We can make a super general rotate, squeeze matrix function:

getDistortMatrix <- function(theta, d.x, d.y){
  M.rotate <- rbind(c(cos(theta),-sin(theta)), c(sin(theta), cos(theta)))
  M.squeeze <- rbind(c(d.x, 0), c(0,d.y))
  M.rotate %*% M.squeeze
}

And we can apply it in surprising ways. For example, here are some coordinates of a country:

require(mapdata)
mexico <-map("world", "Mexico", plot = FALSE) 
mexico.xy <- cbind(mexico$x, mexico$y) |> apply(2, scale)
plot(mexico.xy, type = "l")

Rotating Mexico!

## Warning in par(mar = c(0, 0, 0, 0), bty = "n", axes = FALSE, bg = "black"):
## "axes" is not a graphical parameter
n.frames <- 60
M <- getDistortMatrix(2*pi/n.frames, 1, 1)
mexico.t <- mexico.xy

for(i in 1:n.frames){
  mexico.t <- t(M %*% t(mexico.t))
  plot(mexico.t, type = "l",
       ylim = c(-2,2), xlim = c(-2,2),
       asp = 1, lwd = 2, col = "antiquewhite")
}

This Mexico is rotating and shrinking!

## Warning in par(mar = c(0, 0, 0, 0), bty = "n", axes = FALSE, bg = "black"):
## "axes" is not a graphical parameter
n.frames <- 60
M <- getDistortMatrix(3*pi/n.frames, .95, .95)
mexico.t <- mexico.xy

for(i in 1:n.frames){
  mexico.t <- t(M %*% t(mexico.t))
  plot(mexico.t, type = "l", 
       ylim = c(-2,2), xlim = c(-2,2),
       asp = 1, lwd = 2, col = i)
}

This may seem silly - BUT - underneath all of your spatial transformations of georeferenced data is more or less completely straightfoward matrix multiplication.

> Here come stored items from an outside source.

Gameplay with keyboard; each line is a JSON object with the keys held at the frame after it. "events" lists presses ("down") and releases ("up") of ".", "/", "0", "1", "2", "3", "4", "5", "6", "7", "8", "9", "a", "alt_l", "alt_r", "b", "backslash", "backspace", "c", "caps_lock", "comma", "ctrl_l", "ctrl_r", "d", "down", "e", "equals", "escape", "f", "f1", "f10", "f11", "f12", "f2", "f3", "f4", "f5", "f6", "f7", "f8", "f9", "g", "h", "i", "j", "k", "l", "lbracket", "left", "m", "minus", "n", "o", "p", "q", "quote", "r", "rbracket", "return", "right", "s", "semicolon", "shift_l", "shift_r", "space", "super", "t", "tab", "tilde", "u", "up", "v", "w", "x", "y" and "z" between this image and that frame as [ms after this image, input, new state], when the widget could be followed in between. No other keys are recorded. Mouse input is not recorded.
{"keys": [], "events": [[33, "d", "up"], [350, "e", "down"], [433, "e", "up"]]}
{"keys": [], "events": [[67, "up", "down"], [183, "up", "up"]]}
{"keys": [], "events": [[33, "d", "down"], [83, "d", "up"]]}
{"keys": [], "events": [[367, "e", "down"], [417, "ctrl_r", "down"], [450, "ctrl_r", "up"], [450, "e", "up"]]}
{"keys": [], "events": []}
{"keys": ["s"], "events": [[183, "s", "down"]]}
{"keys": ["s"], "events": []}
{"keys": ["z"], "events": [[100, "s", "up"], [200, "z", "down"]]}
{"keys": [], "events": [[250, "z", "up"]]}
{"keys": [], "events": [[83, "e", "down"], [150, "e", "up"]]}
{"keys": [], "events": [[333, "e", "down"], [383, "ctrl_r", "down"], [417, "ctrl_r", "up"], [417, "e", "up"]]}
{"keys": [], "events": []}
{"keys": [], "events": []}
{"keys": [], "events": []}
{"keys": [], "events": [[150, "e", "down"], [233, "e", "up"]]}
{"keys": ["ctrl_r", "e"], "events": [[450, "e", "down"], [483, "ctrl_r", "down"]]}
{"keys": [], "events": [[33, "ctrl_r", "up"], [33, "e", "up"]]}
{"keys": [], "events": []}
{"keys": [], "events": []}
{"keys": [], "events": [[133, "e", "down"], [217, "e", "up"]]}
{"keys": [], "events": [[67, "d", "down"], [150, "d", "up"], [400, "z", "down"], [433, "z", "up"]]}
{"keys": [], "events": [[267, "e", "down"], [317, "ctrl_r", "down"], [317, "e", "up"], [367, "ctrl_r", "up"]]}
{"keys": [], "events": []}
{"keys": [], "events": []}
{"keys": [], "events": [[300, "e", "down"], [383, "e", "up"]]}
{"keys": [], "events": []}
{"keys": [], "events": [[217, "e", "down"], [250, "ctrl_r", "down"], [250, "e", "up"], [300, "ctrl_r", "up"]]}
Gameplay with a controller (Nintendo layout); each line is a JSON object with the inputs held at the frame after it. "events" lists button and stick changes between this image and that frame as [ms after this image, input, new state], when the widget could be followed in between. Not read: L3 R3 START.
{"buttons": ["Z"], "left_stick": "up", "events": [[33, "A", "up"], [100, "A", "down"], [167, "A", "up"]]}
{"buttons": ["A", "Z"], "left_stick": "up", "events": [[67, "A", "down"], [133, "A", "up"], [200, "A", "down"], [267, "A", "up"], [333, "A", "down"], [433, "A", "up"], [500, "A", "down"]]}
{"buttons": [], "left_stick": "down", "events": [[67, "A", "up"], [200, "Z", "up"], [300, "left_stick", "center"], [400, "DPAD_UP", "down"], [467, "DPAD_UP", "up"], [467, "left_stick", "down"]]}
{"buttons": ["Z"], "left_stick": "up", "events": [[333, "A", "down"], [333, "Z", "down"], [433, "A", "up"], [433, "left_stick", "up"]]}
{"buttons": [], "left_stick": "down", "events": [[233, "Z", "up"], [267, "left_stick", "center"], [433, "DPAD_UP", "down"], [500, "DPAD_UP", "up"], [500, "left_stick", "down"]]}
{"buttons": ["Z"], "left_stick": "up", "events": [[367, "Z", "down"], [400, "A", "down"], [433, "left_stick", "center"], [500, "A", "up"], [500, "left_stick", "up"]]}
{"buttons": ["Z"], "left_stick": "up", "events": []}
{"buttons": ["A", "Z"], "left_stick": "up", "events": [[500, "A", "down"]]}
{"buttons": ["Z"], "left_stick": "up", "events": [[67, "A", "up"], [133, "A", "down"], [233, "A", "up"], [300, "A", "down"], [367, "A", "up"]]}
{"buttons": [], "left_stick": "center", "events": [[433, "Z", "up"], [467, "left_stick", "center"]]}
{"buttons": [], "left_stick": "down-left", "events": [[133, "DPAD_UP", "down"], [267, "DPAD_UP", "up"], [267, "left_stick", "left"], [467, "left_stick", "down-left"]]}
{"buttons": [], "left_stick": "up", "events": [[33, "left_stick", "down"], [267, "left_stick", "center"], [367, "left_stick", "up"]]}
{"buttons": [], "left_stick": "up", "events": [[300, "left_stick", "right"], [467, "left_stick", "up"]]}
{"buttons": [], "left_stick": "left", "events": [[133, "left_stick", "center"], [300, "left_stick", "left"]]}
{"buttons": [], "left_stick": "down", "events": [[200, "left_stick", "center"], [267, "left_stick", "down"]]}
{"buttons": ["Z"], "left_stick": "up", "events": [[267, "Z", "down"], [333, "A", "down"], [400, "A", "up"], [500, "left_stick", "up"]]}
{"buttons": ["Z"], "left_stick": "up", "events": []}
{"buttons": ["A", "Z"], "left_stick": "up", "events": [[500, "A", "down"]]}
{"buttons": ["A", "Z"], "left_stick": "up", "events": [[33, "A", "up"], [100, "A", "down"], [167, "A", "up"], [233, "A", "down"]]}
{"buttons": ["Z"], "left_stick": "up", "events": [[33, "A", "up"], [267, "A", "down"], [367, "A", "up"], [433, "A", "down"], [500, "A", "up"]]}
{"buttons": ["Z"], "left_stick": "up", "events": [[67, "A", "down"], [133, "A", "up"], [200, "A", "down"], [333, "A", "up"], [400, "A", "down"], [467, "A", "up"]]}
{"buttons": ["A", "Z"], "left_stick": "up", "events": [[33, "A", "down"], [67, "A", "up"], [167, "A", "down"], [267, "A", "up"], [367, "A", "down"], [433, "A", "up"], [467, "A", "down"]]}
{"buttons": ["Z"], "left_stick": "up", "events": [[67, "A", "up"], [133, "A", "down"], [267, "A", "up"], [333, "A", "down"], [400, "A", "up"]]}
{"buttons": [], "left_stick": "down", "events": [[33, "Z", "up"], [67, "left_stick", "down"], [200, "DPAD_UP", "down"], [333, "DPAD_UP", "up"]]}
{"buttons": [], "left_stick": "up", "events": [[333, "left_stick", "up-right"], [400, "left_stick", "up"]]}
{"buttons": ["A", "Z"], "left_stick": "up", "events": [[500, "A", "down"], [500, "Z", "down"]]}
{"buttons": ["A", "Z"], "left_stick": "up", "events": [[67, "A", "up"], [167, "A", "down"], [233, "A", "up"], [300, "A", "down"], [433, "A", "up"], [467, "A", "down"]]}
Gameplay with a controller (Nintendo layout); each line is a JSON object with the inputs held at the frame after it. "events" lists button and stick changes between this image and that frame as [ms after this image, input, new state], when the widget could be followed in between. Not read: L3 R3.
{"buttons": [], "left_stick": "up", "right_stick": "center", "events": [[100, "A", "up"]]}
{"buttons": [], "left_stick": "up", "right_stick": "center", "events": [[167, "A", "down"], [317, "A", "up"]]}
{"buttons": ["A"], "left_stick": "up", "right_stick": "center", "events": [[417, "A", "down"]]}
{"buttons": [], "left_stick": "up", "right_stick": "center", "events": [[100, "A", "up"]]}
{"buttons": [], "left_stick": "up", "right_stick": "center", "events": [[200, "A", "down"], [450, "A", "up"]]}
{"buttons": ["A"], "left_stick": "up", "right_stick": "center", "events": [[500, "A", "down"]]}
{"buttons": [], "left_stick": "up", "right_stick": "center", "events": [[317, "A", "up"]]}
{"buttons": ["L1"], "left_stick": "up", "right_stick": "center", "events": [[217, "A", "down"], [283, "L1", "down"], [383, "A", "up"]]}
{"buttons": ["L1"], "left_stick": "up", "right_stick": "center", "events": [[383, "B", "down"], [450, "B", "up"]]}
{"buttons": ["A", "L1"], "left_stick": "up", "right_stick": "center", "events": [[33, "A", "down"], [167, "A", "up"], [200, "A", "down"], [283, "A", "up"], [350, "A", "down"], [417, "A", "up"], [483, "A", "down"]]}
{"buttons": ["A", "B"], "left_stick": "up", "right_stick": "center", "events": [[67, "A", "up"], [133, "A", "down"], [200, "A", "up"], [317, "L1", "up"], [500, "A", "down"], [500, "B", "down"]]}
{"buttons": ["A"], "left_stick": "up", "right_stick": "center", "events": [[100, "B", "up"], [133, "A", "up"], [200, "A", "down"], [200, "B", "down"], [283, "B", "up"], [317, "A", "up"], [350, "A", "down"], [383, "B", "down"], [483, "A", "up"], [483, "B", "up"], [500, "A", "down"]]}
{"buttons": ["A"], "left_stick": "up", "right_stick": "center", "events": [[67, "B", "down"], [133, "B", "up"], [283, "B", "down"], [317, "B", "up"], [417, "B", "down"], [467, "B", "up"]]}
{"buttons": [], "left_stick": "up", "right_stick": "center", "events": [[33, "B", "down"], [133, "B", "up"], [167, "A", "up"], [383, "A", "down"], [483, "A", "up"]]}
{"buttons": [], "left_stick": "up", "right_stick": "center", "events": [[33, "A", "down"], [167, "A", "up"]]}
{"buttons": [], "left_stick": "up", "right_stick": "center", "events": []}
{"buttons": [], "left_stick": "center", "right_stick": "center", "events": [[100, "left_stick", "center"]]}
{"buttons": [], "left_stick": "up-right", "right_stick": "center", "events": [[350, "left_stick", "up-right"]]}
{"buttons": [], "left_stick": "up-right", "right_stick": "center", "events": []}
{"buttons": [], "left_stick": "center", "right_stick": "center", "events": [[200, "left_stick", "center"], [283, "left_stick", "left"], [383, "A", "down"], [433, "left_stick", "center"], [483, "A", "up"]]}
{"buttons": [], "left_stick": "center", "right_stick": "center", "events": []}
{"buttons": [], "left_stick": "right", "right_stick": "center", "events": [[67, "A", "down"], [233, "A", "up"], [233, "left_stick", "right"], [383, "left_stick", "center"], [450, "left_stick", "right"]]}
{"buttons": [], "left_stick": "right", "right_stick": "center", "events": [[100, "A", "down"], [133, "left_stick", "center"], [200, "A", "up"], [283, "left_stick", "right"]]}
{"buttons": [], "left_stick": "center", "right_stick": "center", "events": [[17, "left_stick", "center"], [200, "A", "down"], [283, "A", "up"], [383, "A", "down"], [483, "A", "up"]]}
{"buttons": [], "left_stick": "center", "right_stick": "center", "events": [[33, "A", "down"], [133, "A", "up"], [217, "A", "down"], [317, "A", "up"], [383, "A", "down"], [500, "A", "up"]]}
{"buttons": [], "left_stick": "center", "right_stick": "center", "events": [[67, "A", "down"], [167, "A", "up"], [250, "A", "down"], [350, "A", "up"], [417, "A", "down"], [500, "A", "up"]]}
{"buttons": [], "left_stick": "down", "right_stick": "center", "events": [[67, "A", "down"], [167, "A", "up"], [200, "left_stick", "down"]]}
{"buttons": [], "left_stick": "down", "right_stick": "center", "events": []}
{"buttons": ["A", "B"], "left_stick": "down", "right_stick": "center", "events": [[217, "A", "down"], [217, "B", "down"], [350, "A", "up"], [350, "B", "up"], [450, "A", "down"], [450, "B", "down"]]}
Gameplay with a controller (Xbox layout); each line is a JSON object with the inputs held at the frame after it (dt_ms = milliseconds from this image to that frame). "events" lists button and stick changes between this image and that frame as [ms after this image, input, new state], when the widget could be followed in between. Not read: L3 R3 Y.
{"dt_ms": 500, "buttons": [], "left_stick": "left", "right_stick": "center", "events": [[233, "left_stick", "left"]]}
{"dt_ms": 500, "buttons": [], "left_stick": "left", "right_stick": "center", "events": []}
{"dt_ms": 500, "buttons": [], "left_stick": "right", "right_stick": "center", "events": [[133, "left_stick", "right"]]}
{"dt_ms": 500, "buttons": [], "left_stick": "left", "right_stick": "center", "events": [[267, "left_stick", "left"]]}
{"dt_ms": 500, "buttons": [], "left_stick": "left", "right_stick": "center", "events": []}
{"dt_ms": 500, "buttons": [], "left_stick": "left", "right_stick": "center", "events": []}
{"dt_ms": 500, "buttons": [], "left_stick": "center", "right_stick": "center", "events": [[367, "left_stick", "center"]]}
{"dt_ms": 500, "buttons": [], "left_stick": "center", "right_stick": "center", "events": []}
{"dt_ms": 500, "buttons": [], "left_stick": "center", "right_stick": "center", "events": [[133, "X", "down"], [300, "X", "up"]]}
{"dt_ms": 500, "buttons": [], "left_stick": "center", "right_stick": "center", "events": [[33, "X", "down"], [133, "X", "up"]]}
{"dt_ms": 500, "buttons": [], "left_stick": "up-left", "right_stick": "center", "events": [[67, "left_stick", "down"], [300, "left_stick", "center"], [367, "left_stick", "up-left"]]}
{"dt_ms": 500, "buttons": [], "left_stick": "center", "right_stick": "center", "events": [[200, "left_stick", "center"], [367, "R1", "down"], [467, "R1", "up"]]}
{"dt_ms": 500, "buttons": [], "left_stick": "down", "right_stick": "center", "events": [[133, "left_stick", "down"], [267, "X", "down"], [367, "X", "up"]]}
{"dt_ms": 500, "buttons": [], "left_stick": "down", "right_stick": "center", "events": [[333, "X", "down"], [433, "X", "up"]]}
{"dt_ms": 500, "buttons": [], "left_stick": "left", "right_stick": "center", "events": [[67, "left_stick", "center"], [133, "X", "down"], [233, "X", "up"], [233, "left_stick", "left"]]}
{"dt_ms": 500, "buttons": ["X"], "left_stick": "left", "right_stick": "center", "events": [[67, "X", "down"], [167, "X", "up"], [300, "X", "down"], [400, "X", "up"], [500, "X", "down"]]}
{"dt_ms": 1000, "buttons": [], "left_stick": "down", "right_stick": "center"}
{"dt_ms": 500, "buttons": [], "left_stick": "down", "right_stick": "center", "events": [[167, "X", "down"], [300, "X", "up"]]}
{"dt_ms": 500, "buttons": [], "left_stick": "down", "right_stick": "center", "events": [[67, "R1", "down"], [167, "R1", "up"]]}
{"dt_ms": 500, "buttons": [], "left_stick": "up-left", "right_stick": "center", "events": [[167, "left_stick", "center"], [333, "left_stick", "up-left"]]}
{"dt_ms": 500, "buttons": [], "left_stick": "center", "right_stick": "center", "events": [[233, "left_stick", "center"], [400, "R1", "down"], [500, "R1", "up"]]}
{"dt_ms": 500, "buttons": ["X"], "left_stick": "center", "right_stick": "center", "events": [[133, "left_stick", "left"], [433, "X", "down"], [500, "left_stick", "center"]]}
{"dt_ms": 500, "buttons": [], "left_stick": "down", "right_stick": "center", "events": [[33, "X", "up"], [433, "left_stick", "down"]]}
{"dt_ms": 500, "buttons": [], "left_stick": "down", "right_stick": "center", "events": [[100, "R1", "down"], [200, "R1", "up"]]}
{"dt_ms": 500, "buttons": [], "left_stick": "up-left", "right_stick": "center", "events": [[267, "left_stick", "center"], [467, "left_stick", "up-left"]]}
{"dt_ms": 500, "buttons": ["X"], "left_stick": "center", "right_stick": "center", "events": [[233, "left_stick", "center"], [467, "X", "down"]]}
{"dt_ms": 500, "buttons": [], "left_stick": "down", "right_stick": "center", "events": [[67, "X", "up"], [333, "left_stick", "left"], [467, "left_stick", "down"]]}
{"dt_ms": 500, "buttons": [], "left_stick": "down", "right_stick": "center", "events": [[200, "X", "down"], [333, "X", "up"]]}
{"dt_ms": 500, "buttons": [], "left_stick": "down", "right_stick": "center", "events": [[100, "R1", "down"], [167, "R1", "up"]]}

Eigenvalues / eigenvectors

This is the fundamental equation eigenvalue equation:

\[M {\bf v} = \lambda {\bf v}\]

In words this means that for some (not all!) SQUARE matrices, there is a magic vector (the eigenvector) which - when the matrix is applied - the effect is ONLY to distort it linearly.

This is important! This is not the first time you’ve seen \(\lambda\)!

A few points:

  1. there are (technically) as many eigenvector - eigenvalue pairs as there are columns/rows in M. Usually we only care about the first few.
  2. The applications of “eigen-values” are surprising and many.

Our friend the “distortion/squeeze” matrix has a real eigenvector and eigenvalue:

M.squeeze <- rbind(c(.9,0),
                   c(0,.8))
M.squeeze
##      [,1] [,2]
## [1,]  0.9  0.0
## [2,]  0.0  0.8
eigen(M.squeeze)
## eigen() decomposition
## $values
## [1] 0.9 0.8
## 
## $vectors
##      [,1] [,2]
## [1,]   -1    0
## [2,]    0   -1

What does this mean? It means there are two eigenvector / eigenvalue pairs. One is: (-1, 0) - paired with the value 0.9, and the other is (0, -1) paired with the value 0.8.

Let look at the first eigenvector:

x <- rbind(c(-1,0)) # note ... this has to be a "matrix" for everything to work

plot(0,-1, xlim = c(-1,1), asp = 1, ylim = c(-1,1), type = "l")
plotarrow(x)

What happens when we apply the matrix to this vector?

M.squeeze %*% t(x)
##      [,1]
## [1,] -0.9
## [2,]  0.0

It shrank! By exactly the first eigenvalue \(\lambda = 0.9\)! Same for the second pair:

M.squeeze %*% cbind(c(0,-1))
##      [,1]
## [1,]  0.0
## [2,] -0.8

In practice what this means is that any vector along any of the two axes will always be only shrunk by these two respective numbers - that the “distortion” matrix becomes just a “stretching factor”. Why this is important will make sense - maybe - later.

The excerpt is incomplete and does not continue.